Auf die vierte Gewalt im Staat kann man bei alledem nicht mehr selbstverständlich setzen zur bestmöglichen Aufrechterhaltung demokratischer Verhältnisse: Das Coronavirus hat auch die Medien voll getroffen. Klar, guter Journalismus ist gefragt wie nie. Aber: Das Anzeigengeschäft ist weggebrochen. Und damit sind Medien existenziell bedroht, weil sie halt auch Unternehmen sind, die nur bestehen können, wenn sie genügend Geld verdienen.

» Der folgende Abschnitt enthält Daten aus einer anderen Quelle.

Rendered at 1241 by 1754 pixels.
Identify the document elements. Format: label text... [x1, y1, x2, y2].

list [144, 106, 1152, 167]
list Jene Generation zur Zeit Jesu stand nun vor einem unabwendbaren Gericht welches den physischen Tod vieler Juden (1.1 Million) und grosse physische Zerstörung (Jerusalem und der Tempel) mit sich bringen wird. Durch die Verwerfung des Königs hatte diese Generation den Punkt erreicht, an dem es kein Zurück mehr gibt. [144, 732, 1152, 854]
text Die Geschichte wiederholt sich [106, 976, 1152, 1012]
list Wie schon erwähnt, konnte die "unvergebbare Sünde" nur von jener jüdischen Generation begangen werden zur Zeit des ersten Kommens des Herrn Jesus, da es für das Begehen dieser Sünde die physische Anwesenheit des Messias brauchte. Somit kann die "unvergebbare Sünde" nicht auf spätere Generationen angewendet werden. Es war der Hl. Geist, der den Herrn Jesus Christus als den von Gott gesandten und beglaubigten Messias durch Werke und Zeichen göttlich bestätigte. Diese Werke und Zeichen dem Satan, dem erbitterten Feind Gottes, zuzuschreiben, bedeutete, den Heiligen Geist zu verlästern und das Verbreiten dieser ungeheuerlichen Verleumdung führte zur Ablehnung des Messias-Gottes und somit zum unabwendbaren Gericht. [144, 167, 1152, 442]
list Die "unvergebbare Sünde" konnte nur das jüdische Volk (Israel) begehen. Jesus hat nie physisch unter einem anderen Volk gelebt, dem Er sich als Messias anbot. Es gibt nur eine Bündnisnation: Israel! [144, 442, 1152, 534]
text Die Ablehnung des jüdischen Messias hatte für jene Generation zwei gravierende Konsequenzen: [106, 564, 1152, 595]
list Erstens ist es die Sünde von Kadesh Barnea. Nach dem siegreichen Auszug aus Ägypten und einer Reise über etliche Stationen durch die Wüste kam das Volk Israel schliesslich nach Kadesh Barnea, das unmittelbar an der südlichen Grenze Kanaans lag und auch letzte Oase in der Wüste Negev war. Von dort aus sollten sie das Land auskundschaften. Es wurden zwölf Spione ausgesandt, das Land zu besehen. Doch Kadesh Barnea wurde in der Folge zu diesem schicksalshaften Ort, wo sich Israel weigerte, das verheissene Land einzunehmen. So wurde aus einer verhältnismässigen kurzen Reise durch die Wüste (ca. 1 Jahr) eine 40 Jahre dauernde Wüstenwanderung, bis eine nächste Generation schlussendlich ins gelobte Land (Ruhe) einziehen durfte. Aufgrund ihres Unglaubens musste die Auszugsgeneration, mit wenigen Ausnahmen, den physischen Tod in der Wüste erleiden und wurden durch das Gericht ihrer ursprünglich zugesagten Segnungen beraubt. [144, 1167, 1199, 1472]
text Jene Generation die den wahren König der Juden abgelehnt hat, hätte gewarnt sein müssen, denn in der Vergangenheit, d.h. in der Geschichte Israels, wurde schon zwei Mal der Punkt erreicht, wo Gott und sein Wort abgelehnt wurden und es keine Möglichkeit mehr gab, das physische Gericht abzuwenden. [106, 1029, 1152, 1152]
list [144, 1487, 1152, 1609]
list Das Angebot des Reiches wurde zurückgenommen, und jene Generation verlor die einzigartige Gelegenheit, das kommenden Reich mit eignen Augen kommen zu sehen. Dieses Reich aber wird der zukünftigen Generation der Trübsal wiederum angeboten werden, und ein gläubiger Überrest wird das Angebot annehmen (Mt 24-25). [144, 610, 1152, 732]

„Der Standard“ weist auf seiner Website darauf hin: „Wir kämpfen derzeit mit nachhaltigen Anzeigen- und Werbeverlusten, die das ökonomische Fundamens unseres Mediums bilden“, ruft er zu Unterstützungen auf. Das ist sehr unmissverständlich. Viele Zeitungen schreiten zur Kurzarbeit, wie einem Standard-Bericht zu entnehmen ist. Das ist ein Alarmsignal: Journalismus kann nicht mehr Vollzeit betrieben werden. Und Vollzeitjournalismus ist kein Selbstzweck, um es der Vollständigkeit halber zu betonen: Ihn aufgeben zu müssen heißt, nicht mehr ganz darauf achten zu können, was die Politik tut (oder nicht tut).